Incompatibility outside of your control

Since this feature only works over HTTPS, you don't need to worry about proxies between you and the user, but the user may be running a proxy on their machine. Some internet protection software does this to allow it to monitor everything that goes between the browser and network, and there may be cases where this software buffers request bodies.

If you want to protect against this, you can create a 'feature test' similar to the demo above, where you try to stream some data without closing the stream. If the server receives the data, it can respond via a different fetch. Once this happens, you know the client supports streaming requests end-to-end.

Feature detection

const supportsRequestStreams = (() => {
  let duplexAccessed = false;

  const hasContentType = new Request('', {
    body: new ReadableStream(),
    method: 'POST',
    get duplex() {
      duplexAccessed = true;
      return 'half';
    },
  }).headers.has('Content-Type');

  return duplexAccessed && !hasContentType;
})();

if (supportsRequestStreams) {
  // …
} else {
  // …
}

If you're curious, here's how the feature detection works:

If the browser doesn't support a particular body type, it calls toString() on the object and uses the result as the body. So, if the browser doesn't support request streams, the request body becomes the string "[object ReadableStream]". When a string is used as a body, it conveniently sets the Content-Type header to text/plain;charset=UTF-8. So, if that header is set, then we know the browser doesn't support streams in request objects, and we can exit early.

Safari does support streams in request objects, but doesn't allow them to be used with fetch, so the duplex option is tested, which Safari doesn't currently support.
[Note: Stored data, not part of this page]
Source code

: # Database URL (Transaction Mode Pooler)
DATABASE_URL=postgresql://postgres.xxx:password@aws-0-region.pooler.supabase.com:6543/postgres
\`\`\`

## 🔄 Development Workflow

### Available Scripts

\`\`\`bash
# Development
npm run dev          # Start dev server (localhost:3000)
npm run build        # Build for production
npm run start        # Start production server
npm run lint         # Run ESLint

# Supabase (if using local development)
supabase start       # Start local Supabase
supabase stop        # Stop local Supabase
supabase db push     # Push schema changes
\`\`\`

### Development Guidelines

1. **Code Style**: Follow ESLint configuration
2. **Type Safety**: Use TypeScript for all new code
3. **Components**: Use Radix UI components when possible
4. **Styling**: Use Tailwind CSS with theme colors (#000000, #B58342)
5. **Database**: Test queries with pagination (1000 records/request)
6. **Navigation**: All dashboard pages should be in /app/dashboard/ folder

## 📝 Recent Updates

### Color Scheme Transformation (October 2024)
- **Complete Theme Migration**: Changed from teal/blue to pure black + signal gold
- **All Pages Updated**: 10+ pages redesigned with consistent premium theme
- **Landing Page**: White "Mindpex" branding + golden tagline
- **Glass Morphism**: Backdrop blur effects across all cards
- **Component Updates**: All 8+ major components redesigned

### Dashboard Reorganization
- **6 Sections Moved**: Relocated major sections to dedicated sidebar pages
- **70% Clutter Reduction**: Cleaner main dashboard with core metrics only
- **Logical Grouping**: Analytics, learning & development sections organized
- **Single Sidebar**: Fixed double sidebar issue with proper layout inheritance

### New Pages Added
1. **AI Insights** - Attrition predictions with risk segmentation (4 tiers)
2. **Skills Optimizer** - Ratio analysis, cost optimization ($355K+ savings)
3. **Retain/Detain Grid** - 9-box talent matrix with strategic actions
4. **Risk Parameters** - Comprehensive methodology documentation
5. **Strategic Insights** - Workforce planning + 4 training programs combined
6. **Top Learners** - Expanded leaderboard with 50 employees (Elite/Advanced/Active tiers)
Using with writable streams

Sometimes it's easier to work with streams when you have a WritableStream. You can do this using an 'identity' stream, which is a readable/writable pair that takes anything that's passed to its writable end, and sends it to the readable end. You can create one of these by creating a TransformStream without any arguments:

const {readable, writable} = new TransformStream();

const responsePromise = fetch(url, {
  method: 'POST',
  body: readable,
});

Now, anything you send to the writable stream will be part of the request. This lets you compose streams together. For instance, here's a silly example where data is fetched from one URL, compressed, and sent to another URL:

// Get from url1:
const response = await fetch(url1);
const {readable, writable} = new TransformStream();

// Compress the data from url1:
response.body.pipeThrough(new CompressionStream('gzip')).pipeTo(writable);

// Post to url2:
await fetch(url2, {
  method: 'POST',
  body: readable,
});

The above example uses compression streams to compress arbitrary data using gzip.